L’arbitrage entre luxe authentique et luxe contrefait s’opère différemment selon les générations en fonction de leurs valeurs respectives, dans une société donnée. Dans les pays du Golfe, les jeunes générations préfèrent le luxe authentique à la contrefaçon, à l’inverse de leurs aînés.
La contrefaçon est un marché qui ne connaît pas la crise. Selon un rapport récent de l’OCDE, ce marché est estimé à plus d’un demi-milliard de dollars par an, et croît régulièrement. Même si la contrefaçon concerne désormais de nombreux secteurs, tels que les médicaments ou l’alimentaire, il reste dans l’imaginaire collectif associé au luxe. Le luxe justement, qui connaît un développement constant dans les Emirats arabes unis, dynamisé à la fois par les revenus croissants d’une partie de sa population et par l’afflux de touristes étrangers – du moins hors contexte pandémique.
Luxe authentique ou contrefait ?
La dualité entre luxe authentique et luxe contrefait est au cœur de la recherche publiée par Julia Pueschel, Béatrice Parguel et Cécile Chamaret dans Recherche et Applications en Marketing. Cette recherche porte à la fois sur les dynamiques générationnelles et les valeurs associées à la consommation de luxe. Elle s’appuie notamment sur la théorie fonctionnelle des attitudes (Katz, 1960) qui considère que diverses motivations psychologiques sous-tendent la formation et le changement des attitudes de sorte que des personnes peuvent avoir la même attitude vis-à-vis d’une entité pour des raisons complètement différentes. Ainsi, sur la base d’une étude qualitative auprès d’Emiriennes de deux générations différentes, les auteurs montrent comment l’arbitrage entre luxe authentique et contrefait s’opère, dans un contexte peu exploré jusqu’ici, celui des Emirats arabes unis, et qui s’avère fascinant compte-tenu des évolutions socio-culturelles rapides que connaît ce pays.
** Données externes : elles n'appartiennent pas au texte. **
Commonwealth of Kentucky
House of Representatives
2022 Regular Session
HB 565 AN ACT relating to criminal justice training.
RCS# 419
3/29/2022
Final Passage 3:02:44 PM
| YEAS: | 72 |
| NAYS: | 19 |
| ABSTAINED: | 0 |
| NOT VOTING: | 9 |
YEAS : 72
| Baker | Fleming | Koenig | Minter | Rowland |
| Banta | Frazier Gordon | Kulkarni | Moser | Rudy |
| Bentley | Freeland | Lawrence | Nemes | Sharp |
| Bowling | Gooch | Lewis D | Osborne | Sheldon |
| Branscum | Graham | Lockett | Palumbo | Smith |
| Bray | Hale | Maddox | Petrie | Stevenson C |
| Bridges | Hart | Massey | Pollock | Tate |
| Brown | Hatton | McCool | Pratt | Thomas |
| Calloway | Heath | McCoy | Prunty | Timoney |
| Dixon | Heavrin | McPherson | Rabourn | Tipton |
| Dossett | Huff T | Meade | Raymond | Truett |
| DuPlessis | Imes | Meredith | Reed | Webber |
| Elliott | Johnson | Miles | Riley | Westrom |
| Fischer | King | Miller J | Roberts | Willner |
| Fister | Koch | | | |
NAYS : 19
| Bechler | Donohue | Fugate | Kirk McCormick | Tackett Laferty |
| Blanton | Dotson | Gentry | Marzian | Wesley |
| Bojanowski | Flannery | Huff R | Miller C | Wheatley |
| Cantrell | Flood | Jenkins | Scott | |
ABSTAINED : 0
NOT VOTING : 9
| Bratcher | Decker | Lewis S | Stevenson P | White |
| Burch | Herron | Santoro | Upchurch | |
Les valeurs, plus importantes que les moyens économiques
Cet article tord le cou à l’idée selon laquelle les consommateurs seraient particulièrement attirés vers le luxe contrefait en raison d’un manque de moyens économiques. Car l’hédonisme, le matérialisme et l’importance de démontrer une forme de réussite sociale sont particulièrement importants chez la jeune génération émirienne (18-30 ans) qui se tourne vers un luxe authentique. De manière différente, la génération des personnes nées avant 1990 met en avant des valeurs plus traditionnelles, qui rentrent en contradiction avec le luxe qu’elle considère comme une forme d’ostentation ou encore à une forme d’individualisation qui nuit à la société. Pour autant, et de manière intéressante, cette génération plus âgée ne rejette pas le luxe en bloc, mais privilégie le contrefait qui lui permet d’éviter de dépenser des sommes jugées déraisonnables tout en bénéficiant de produits auxquels elle accorde des attributs fonctionnels, tels que la qualité.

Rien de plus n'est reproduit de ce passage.